-- Task statement --
Copy every one of the lines below word for word, without changing anything, and leave the pictures out of your copy.

·····

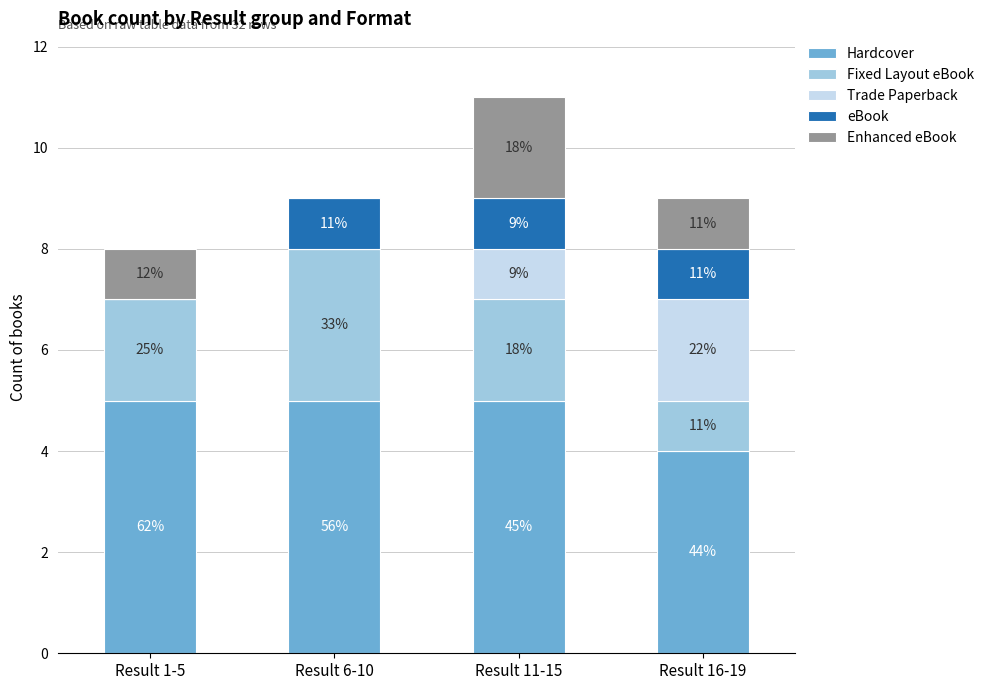

At Result 11-15, list the series in order from smallest to largest.

Trade Paperback, eBook, Fixed Layout eBook, Enhanced eBook, Hardcover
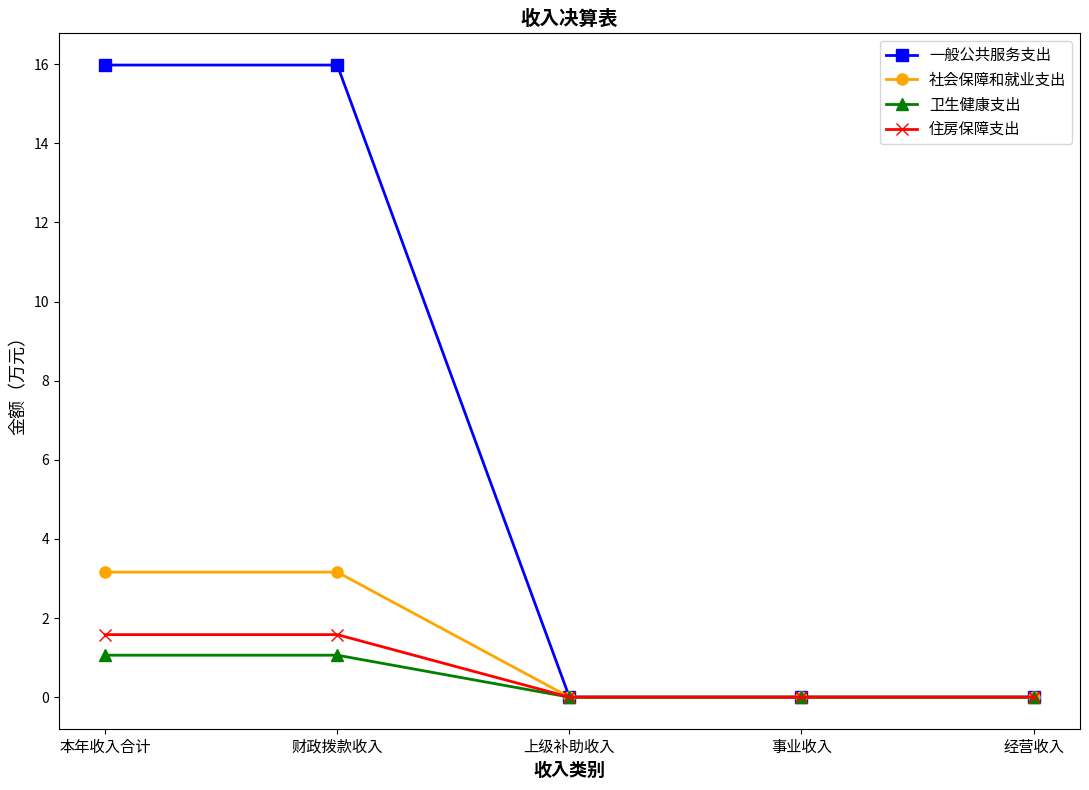

Reading left to right, list all the values displayed in this chart.

一般公共服务支出: 本年收入合计=16.0	财政拨款收入=16.0	上级补助收入=0.0	事业收入=0.0	经营收入=0.0
社会保障和就业支出: 本年收入合计=3.2	财政拨款收入=3.2	上级补助收入=0.0	事业收入=0.0	经营收入=0.0
卫生健康支出: 本年收入合计=1.1	财政拨款收入=1.1	上级补助收入=0.0	事业收入=0.0	经营收入=0.0
住房保障支出: 本年收入合计=1.6	财政拨款收入=1.6	上级补助收入=0.0	事业收入=0.0	经营收入=0.0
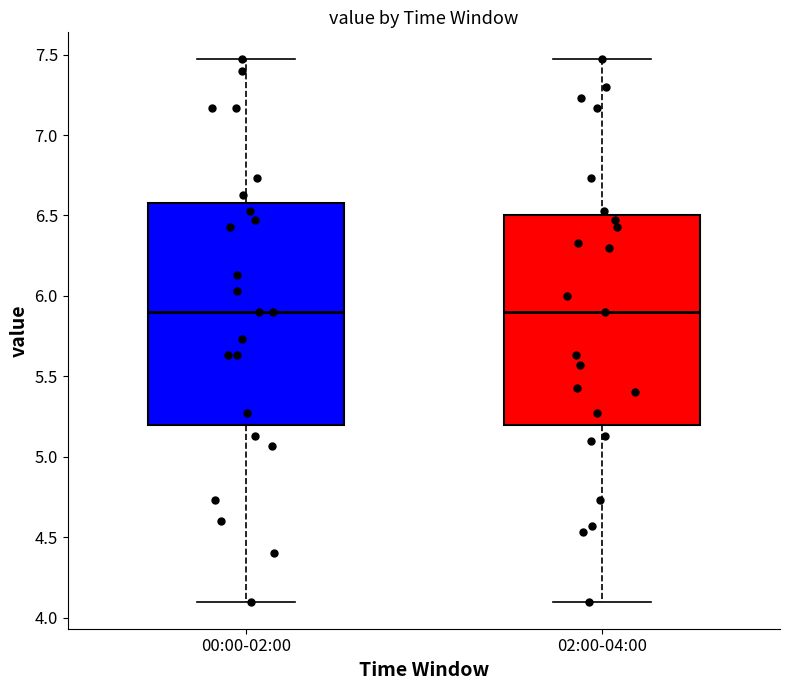

Where does the upper whisker of the box for 02:00-04:00 end on the y-axis? The values are not printed on the chart, so give them approximately, as read against the axis.

7.45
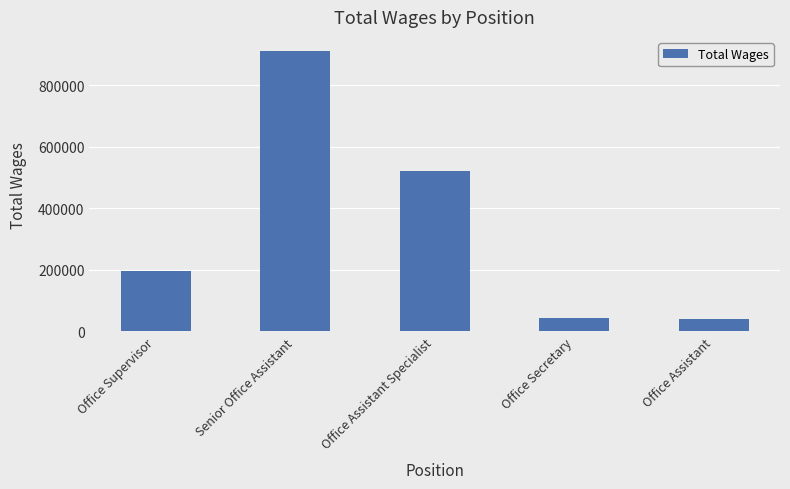

Are the bars grouped side by side (vs. stacked)?

No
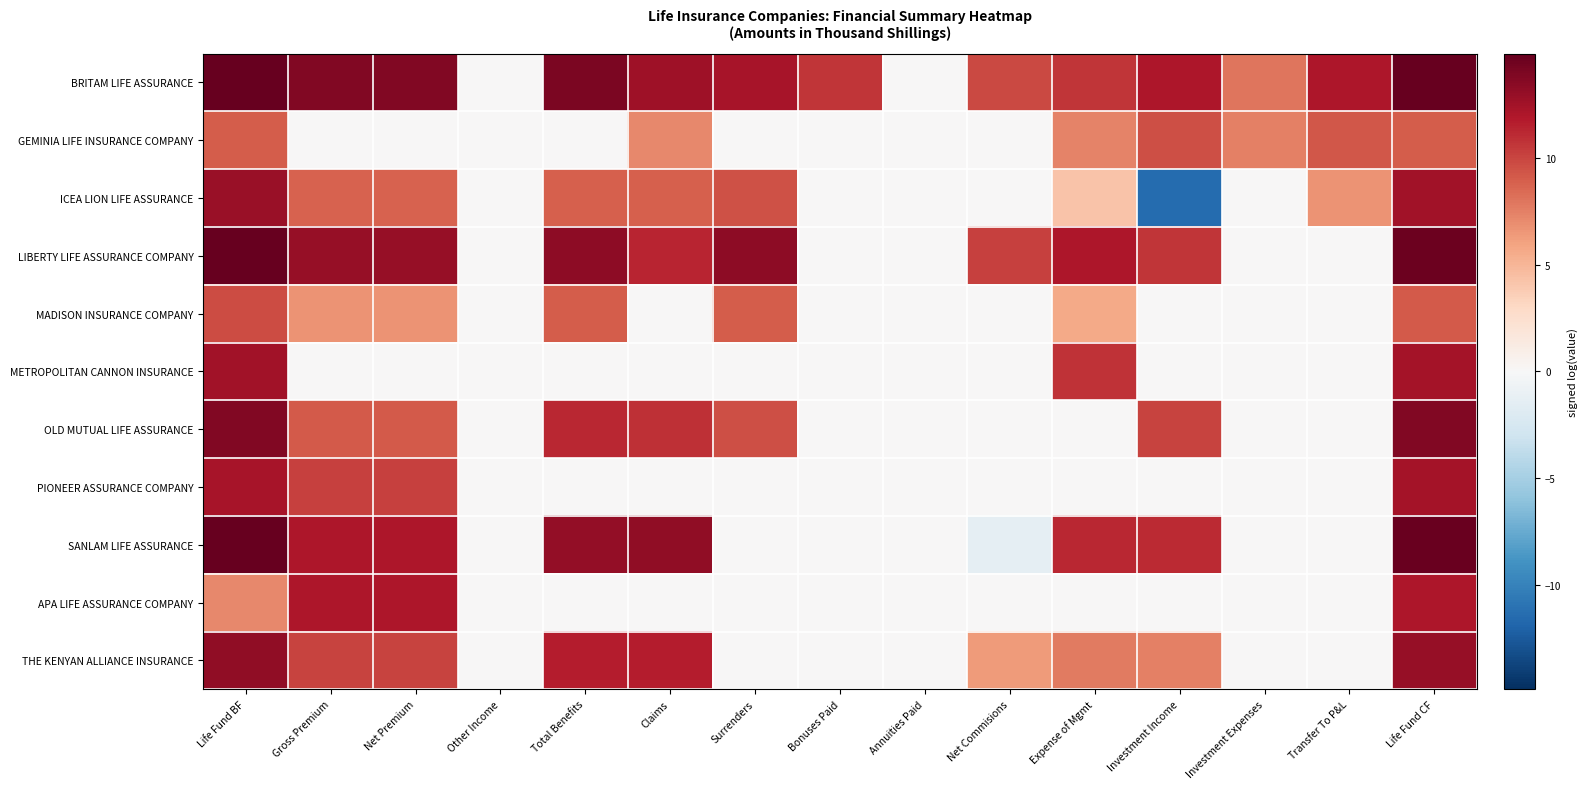

At which category does the chart reach its peak across all series?

Life Fund CF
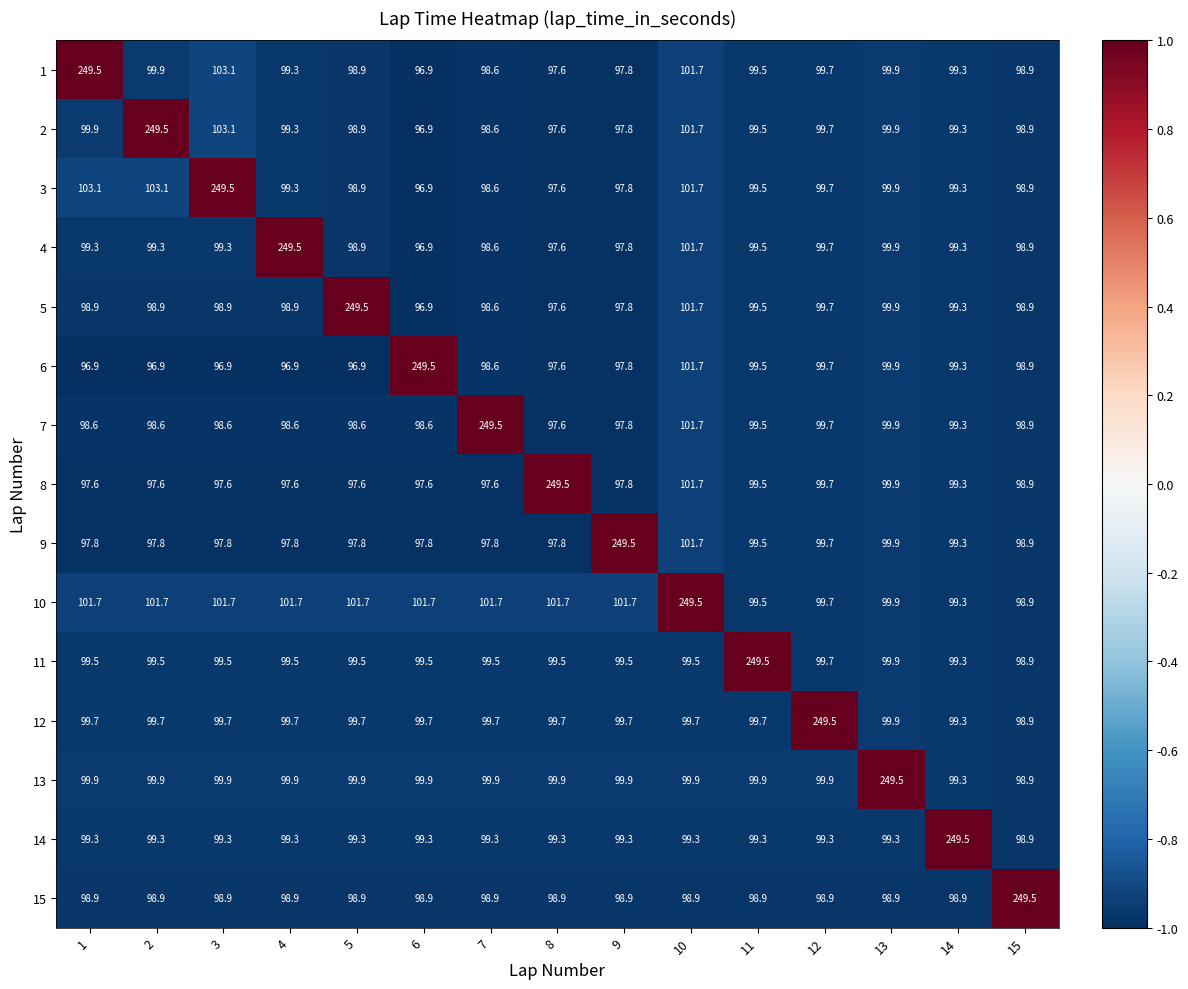

Which series has the largest total across all categories?

10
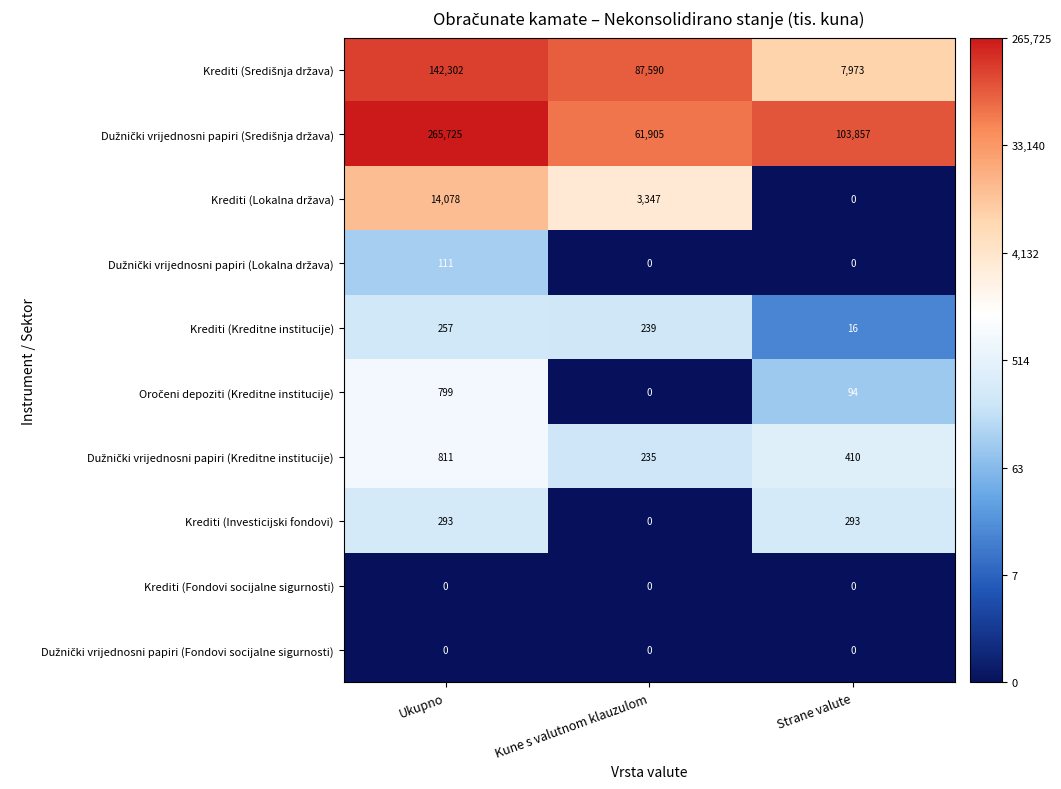

True or false: Krediti (Kreditne institucije) has a value of 239 at Kune s valutnom klauzulom.

True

·····

-- Solution for this exercise --
At Result 11-15, list the series in order from smallest to largest.

Trade Paperback, eBook, Fixed Layout eBook, Enhanced eBook, Hardcover

Reading left to right, list all the values displayed in this chart.

一般公共服务支出: 本年收入合计=16.0	财政拨款收入=16.0	上级补助收入=0.0	事业收入=0.0	经营收入=0.0
社会保障和就业支出: 本年收入合计=3.2	财政拨款收入=3.2	上级补助收入=0.0	事业收入=0.0	经营收入=0.0
卫生健康支出: 本年收入合计=1.1	财政拨款收入=1.1	上级补助收入=0.0	事业收入=0.0	经营收入=0.0
住房保障支出: 本年收入合计=1.6	财政拨款收入=1.6	上级补助收入=0.0	事业收入=0.0	经营收入=0.0

Where does the upper whisker of the box for 02:00-04:00 end on the y-axis? The values are not printed on the chart, so give them approximately, as read against the axis.

7.45

Are the bars grouped side by side (vs. stacked)?

No

At which category does the chart reach its peak across all series?

Life Fund CF

Which series has the largest total across all categories?

10

True or false: Krediti (Kreditne institucije) has a value of 239 at Kune s valutnom klauzulom.

True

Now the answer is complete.